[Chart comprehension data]
[Start of Attachment]

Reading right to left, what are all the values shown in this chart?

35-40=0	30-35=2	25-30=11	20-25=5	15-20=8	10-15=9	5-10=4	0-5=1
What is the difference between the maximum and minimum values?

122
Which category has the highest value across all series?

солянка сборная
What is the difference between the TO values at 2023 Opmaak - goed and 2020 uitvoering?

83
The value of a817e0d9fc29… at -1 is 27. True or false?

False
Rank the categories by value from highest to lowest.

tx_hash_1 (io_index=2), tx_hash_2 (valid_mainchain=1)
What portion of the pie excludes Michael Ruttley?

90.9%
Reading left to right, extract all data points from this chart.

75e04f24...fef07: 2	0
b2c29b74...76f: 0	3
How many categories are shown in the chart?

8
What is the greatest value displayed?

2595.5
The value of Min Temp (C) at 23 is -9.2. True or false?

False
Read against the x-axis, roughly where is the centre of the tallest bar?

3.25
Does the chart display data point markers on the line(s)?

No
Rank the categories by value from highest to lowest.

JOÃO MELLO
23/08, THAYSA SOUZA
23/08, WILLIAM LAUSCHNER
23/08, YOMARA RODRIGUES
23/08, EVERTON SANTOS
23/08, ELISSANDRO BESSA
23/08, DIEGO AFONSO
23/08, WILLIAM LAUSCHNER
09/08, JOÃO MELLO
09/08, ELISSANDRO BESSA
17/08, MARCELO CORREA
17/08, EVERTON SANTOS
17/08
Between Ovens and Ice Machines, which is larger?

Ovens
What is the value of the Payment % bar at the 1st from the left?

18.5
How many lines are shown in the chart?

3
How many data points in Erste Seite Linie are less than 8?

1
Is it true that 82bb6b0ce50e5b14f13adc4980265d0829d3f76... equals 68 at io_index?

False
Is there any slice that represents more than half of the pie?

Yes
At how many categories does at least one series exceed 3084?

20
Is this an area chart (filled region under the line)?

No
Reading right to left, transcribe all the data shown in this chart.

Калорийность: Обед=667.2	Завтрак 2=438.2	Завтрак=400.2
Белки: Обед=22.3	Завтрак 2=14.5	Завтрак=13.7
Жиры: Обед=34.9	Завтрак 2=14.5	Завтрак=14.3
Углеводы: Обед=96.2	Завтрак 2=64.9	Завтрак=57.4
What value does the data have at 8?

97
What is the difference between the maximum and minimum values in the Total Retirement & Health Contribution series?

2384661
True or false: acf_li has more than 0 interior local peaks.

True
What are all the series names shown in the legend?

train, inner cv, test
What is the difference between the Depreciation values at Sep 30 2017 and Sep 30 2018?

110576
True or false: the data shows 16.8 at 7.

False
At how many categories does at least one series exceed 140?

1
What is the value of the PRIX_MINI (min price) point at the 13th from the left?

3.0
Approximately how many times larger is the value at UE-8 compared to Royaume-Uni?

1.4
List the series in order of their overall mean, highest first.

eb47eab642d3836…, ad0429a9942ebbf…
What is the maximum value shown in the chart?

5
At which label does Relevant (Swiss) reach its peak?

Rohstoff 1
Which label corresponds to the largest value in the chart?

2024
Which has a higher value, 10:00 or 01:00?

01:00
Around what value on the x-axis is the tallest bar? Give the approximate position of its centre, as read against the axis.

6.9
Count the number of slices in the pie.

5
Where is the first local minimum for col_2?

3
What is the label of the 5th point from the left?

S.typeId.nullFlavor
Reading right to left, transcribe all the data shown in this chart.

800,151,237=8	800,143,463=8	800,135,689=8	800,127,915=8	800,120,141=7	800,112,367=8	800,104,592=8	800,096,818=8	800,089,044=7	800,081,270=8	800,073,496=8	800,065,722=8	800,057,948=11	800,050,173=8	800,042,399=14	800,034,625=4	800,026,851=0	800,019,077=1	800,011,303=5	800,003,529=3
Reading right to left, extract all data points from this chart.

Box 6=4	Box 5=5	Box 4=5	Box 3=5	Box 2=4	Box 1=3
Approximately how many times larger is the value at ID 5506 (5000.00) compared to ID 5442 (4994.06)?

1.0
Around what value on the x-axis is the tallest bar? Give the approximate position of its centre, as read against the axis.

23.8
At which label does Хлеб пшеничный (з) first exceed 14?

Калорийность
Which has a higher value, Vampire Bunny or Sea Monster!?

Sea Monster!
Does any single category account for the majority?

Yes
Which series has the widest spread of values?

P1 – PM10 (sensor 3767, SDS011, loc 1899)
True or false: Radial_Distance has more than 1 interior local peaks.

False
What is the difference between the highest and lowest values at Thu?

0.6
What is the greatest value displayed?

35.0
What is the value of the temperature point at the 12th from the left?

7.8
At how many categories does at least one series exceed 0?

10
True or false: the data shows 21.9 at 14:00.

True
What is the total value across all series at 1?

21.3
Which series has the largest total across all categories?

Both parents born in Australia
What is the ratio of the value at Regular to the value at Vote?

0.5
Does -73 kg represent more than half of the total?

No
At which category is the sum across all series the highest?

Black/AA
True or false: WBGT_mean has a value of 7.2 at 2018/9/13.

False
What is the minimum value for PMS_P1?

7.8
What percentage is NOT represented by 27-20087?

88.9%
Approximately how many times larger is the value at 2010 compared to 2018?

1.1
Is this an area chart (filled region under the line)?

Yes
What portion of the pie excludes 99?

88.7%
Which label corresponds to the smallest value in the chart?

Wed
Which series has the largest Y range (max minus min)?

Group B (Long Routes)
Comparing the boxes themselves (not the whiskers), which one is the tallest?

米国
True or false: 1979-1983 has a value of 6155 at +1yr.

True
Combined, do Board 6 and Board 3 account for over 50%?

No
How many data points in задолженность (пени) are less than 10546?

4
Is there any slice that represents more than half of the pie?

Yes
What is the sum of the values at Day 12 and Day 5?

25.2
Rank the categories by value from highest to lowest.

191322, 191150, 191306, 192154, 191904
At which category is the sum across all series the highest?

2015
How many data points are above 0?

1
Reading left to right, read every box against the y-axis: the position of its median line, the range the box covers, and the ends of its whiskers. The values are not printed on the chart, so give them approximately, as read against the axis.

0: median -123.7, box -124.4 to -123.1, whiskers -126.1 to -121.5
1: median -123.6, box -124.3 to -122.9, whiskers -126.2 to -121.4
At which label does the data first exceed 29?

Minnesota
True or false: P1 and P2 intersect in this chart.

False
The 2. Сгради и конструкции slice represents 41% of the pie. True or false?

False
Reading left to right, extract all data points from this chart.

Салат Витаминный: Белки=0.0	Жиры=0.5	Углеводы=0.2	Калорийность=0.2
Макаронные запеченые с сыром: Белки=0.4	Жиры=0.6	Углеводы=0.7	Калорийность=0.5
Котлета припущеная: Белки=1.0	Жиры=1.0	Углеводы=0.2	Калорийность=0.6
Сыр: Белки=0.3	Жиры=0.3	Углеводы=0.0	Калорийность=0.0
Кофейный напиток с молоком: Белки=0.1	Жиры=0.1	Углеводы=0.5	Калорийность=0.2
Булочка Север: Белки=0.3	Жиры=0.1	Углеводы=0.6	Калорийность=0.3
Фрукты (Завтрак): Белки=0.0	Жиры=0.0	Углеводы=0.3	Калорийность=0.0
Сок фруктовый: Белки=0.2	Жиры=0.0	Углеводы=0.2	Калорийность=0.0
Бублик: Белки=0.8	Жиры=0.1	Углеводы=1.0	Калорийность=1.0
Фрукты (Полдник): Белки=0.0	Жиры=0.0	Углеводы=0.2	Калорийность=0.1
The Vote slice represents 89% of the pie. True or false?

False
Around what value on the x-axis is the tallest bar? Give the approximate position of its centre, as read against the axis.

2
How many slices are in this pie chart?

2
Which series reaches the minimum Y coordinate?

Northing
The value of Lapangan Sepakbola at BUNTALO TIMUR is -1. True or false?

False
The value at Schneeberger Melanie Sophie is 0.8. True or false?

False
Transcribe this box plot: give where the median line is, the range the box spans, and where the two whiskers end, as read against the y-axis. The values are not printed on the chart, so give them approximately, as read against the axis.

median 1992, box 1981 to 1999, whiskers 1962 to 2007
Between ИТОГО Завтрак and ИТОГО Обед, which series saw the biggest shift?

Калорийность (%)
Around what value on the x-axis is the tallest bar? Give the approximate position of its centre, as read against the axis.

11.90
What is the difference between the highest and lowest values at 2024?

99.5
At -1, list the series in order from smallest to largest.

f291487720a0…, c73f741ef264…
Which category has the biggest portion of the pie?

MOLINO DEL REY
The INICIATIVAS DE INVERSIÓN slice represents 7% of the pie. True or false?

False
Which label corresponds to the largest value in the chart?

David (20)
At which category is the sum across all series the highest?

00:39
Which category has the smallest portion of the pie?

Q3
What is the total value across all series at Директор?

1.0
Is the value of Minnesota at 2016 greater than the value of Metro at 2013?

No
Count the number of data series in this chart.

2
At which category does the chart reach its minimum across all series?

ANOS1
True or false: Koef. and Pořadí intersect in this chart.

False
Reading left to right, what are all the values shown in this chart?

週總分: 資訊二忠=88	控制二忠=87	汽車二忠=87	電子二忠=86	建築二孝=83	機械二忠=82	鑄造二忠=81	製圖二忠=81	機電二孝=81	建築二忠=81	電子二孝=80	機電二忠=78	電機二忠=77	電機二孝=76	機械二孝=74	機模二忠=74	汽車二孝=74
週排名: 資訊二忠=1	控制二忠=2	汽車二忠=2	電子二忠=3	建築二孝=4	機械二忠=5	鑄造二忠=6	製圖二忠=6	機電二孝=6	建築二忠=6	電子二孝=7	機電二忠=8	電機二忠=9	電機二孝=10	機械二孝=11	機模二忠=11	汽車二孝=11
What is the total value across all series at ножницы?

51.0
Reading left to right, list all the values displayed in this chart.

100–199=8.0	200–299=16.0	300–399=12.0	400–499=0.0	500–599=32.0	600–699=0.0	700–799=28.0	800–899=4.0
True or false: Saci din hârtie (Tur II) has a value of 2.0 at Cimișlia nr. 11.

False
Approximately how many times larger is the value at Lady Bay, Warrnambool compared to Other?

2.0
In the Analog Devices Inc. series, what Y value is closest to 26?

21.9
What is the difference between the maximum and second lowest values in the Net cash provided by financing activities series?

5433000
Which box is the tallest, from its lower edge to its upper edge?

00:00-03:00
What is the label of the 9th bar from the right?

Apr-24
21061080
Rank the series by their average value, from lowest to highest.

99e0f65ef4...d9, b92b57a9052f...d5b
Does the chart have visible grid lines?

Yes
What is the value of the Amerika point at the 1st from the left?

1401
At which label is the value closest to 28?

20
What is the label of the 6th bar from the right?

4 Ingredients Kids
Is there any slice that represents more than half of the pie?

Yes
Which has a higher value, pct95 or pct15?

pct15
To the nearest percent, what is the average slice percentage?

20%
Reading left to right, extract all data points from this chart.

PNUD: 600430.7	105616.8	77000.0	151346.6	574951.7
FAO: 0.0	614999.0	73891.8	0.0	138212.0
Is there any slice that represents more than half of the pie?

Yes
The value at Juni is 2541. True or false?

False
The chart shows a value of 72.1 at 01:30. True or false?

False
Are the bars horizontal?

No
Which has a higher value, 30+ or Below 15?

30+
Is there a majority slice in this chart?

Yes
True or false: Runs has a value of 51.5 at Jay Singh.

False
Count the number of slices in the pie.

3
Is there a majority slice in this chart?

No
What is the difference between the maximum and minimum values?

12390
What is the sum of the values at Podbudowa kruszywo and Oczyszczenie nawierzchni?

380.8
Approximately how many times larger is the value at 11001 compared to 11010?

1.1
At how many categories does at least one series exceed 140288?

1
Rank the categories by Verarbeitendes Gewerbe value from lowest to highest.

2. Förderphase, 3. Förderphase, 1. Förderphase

[End of Attachment]

[TASK DIRECTIONS] Above is the material. Reproduce verbatim every line from the one containing "f291487720a0…, c73f741ef264…" to the one containing "To the nearest", including both of those lines.

[TASK SOLUTION]
f291487720a0…, c73f741ef264…
Which category has the biggest portion of the pie?

MOLINO DEL REY
The INICIATIVAS DE INVERSIÓN slice represents 7% of the pie. True or false?

False
Which label corresponds to the largest value in the chart?

David (20)
At which category is the sum across all series the highest?

00:39
Which category has the smallest portion of the pie?

Q3
What is the total value across all series at Директор?

1.0
Is the value of Minnesota at 2016 greater than the value of Metro at 2013?

No
Count the number of data series in this chart.

2
At which category does the chart reach its minimum across all series?

ANOS1
True or false: Koef. and Pořadí intersect in this chart.

False
Reading left to right, what are all the values shown in this chart?

週總分: 資訊二忠=88	控制二忠=87	汽車二忠=87	電子二忠=86	建築二孝=83	機械二忠=82	鑄造二忠=81	製圖二忠=81	機電二孝=81	建築二忠=81	電子二孝=80	機電二忠=78	電機二忠=77	電機二孝=76	機械二孝=74	機模二忠=74	汽車二孝=74
週排名: 資訊二忠=1	控制二忠=2	汽車二忠=2	電子二忠=3	建築二孝=4	機械二忠=5	鑄造二忠=6	製圖二忠=6	機電二孝=6	建築二忠=6	電子二孝=7	機電二忠=8	電機二忠=9	電機二孝=10	機械二孝=11	機模二忠=11	汽車二孝=11
What is the total value across all series at ножницы?

51.0
Reading left to right, list all the values displayed in this chart.

100–199=8.0	200–299=16.0	300–399=12.0	400–499=0.0	500–599=32.0	600–699=0.0	700–799=28.0	800–899=4.0
True or false: Saci din hârtie (Tur II) has a value of 2.0 at Cimișlia nr. 11.

False
Approximately how many times larger is the value at Lady Bay, Warrnambool compared to Other?

2.0
In the Analog Devices Inc. series, what Y value is closest to 26?

21.9
What is the difference between the maximum and second lowest values in the Net cash provided by financing activities series?

5433000
Which box is the tallest, from its lower edge to its upper edge?

00:00-03:00
What is the label of the 9th bar from the right?

Apr-24
21061080
Rank the series by their average value, from lowest to highest.

99e0f65ef4...d9, b92b57a9052f...d5b
Does the chart have visible grid lines?

Yes
What is the value of the Amerika point at the 1st from the left?

1401
At which label is the value closest to 28?

20
What is the label of the 6th bar from the right?

4 Ingredients Kids
Is there any slice that represents more than half of the pie?

Yes
Which has a higher value, pct95 or pct15?

pct15
To the nearest percent, what is the average slice percentage?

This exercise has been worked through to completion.